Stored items

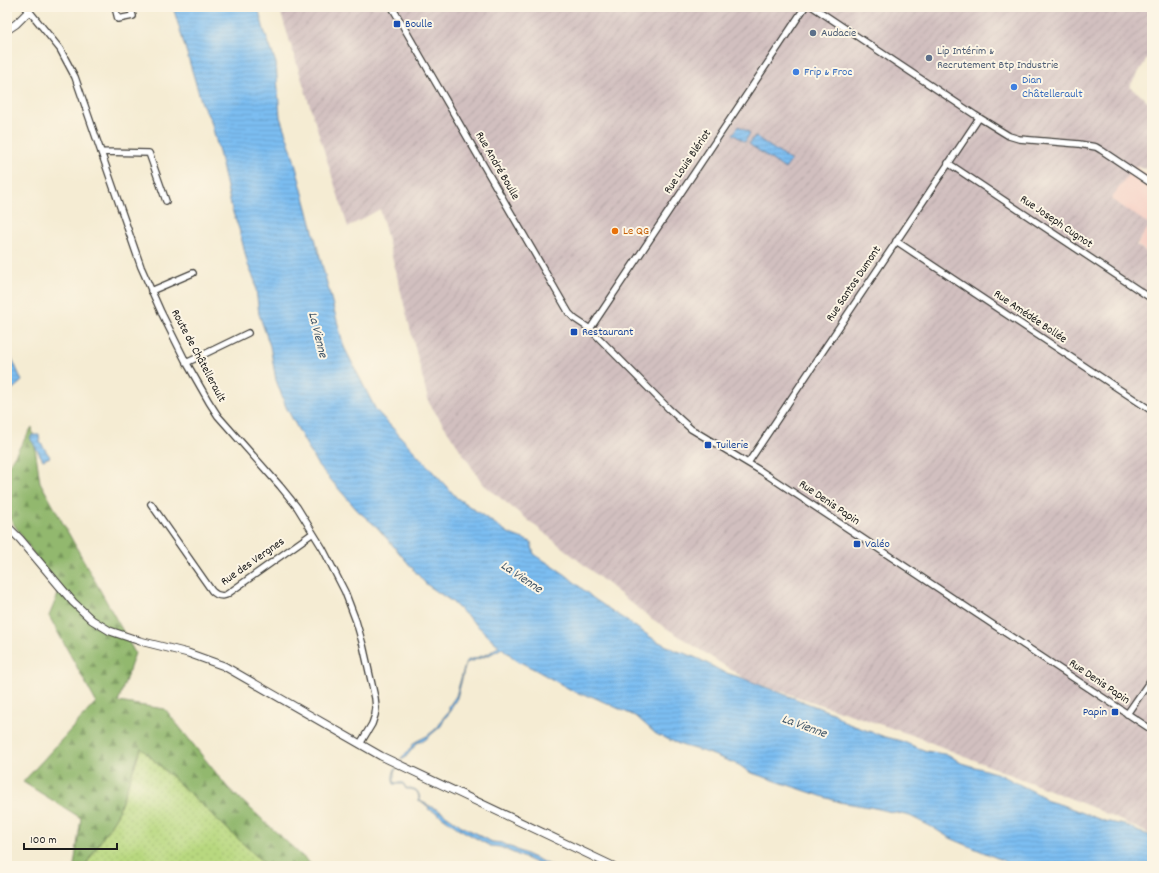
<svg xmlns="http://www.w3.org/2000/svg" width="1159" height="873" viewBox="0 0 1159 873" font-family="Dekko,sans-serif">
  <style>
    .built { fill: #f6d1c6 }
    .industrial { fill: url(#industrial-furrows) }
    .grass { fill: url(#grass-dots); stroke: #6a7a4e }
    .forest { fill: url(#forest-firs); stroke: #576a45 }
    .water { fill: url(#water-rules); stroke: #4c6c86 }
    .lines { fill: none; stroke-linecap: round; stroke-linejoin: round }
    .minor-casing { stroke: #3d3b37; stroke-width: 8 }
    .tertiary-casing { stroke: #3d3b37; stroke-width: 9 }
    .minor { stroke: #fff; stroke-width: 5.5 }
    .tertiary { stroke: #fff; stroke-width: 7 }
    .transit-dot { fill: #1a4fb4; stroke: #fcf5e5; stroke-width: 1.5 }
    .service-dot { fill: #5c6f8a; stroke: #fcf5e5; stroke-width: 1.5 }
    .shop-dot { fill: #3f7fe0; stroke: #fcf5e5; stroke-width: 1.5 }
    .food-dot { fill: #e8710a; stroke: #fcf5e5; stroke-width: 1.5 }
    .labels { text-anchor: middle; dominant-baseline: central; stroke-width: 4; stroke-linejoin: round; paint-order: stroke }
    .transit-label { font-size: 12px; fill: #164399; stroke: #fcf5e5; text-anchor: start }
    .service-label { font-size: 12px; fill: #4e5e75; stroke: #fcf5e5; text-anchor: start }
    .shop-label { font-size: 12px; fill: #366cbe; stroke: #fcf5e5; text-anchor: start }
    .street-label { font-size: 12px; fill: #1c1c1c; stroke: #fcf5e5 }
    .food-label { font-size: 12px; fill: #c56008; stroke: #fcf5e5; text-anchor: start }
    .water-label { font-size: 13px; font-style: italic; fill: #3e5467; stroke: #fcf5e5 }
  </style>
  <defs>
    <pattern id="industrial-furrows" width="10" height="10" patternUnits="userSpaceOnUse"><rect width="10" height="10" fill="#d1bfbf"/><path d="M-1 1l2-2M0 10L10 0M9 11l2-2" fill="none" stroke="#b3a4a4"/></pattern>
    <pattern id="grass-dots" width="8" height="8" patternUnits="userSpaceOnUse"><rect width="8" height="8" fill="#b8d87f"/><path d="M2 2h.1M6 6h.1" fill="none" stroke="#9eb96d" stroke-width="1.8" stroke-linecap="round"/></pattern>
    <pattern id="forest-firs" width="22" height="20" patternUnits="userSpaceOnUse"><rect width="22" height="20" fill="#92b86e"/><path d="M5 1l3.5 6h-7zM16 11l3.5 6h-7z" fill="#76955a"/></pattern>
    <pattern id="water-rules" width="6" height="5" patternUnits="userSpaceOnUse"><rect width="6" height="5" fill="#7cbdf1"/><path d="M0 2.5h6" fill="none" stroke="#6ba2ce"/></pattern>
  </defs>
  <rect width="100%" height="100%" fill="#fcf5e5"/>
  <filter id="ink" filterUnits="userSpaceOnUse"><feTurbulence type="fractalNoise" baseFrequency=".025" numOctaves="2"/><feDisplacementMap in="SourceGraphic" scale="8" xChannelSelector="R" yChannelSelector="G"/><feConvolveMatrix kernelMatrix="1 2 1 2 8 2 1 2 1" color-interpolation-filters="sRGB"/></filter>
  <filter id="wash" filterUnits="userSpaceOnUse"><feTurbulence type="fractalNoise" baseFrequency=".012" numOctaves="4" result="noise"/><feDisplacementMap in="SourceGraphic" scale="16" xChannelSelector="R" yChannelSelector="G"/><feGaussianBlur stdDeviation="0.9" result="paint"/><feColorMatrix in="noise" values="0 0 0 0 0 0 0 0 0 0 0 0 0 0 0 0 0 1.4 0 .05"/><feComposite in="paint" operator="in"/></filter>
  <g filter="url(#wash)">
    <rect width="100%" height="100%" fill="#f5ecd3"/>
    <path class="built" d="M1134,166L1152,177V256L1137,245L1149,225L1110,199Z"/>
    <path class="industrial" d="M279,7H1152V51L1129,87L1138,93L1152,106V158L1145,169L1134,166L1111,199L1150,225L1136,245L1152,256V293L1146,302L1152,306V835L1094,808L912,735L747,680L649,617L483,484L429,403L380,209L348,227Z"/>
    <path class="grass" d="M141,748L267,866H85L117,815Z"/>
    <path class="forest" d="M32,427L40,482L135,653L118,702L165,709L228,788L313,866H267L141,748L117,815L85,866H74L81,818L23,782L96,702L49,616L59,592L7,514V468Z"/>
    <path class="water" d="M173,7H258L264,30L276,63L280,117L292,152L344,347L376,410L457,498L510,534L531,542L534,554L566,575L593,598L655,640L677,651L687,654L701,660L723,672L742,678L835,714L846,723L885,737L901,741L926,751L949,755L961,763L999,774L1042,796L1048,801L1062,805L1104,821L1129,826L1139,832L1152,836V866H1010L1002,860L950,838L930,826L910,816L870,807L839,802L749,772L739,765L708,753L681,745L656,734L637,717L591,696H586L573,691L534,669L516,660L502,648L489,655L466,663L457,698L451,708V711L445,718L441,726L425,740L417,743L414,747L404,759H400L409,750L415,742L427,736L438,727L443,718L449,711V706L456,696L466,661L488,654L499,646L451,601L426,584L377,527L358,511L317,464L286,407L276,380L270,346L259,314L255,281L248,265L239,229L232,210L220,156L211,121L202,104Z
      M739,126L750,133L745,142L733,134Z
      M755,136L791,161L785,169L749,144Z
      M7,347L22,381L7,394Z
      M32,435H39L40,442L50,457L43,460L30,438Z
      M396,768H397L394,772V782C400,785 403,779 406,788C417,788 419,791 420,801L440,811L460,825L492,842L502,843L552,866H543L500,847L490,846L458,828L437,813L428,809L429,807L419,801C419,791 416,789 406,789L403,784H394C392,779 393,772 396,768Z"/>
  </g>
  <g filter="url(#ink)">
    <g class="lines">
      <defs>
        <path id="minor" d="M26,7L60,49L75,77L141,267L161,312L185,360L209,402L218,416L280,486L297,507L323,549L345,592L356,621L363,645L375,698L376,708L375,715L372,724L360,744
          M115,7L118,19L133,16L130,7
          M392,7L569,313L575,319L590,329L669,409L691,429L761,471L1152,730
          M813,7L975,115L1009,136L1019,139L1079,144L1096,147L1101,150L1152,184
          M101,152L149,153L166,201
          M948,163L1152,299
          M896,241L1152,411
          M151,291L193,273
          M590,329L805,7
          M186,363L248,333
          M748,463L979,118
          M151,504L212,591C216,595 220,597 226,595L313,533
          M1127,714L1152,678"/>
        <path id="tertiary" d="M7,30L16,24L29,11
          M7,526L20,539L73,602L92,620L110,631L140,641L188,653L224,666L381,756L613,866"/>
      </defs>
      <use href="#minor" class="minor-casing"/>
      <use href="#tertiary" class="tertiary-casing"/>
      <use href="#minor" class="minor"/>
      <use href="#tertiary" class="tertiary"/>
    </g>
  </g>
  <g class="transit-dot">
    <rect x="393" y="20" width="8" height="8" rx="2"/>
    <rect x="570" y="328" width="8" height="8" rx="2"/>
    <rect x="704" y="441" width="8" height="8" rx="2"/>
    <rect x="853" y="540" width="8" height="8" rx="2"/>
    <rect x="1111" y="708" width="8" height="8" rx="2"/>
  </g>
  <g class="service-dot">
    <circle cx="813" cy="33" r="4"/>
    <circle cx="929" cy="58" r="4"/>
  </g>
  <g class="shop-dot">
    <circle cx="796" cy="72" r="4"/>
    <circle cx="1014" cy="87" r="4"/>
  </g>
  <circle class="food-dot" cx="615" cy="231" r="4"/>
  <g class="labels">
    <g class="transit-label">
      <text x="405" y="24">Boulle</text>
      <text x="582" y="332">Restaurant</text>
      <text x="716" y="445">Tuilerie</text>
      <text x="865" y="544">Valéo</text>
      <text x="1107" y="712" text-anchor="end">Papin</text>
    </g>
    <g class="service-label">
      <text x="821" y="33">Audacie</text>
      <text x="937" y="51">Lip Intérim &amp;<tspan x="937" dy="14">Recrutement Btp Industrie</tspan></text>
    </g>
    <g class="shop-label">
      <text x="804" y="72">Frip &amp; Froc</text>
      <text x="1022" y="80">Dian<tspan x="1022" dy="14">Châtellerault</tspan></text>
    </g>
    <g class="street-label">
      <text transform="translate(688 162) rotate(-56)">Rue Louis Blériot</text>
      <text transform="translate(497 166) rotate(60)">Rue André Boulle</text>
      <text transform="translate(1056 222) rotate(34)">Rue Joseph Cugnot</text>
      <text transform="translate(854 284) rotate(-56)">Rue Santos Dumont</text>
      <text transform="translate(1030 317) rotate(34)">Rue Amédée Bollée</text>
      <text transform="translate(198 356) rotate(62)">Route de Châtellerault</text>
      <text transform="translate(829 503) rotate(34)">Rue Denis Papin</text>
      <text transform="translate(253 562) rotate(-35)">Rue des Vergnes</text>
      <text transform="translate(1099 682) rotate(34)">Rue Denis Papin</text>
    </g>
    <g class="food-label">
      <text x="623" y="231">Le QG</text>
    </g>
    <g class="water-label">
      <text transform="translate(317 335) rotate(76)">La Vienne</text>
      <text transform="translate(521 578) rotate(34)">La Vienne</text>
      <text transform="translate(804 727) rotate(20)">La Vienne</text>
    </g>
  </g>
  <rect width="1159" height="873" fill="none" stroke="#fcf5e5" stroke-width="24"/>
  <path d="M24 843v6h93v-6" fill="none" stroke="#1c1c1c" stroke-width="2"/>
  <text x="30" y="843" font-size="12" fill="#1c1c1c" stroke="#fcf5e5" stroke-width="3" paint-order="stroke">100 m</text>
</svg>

> _Exercise prompt_
When the string "lines" appears in a line of the records above, that line is to be copied.

> _Task output_
    .lines { fill: none; stroke-linecap: round; stroke-linejoin: round }
    <g class="lines">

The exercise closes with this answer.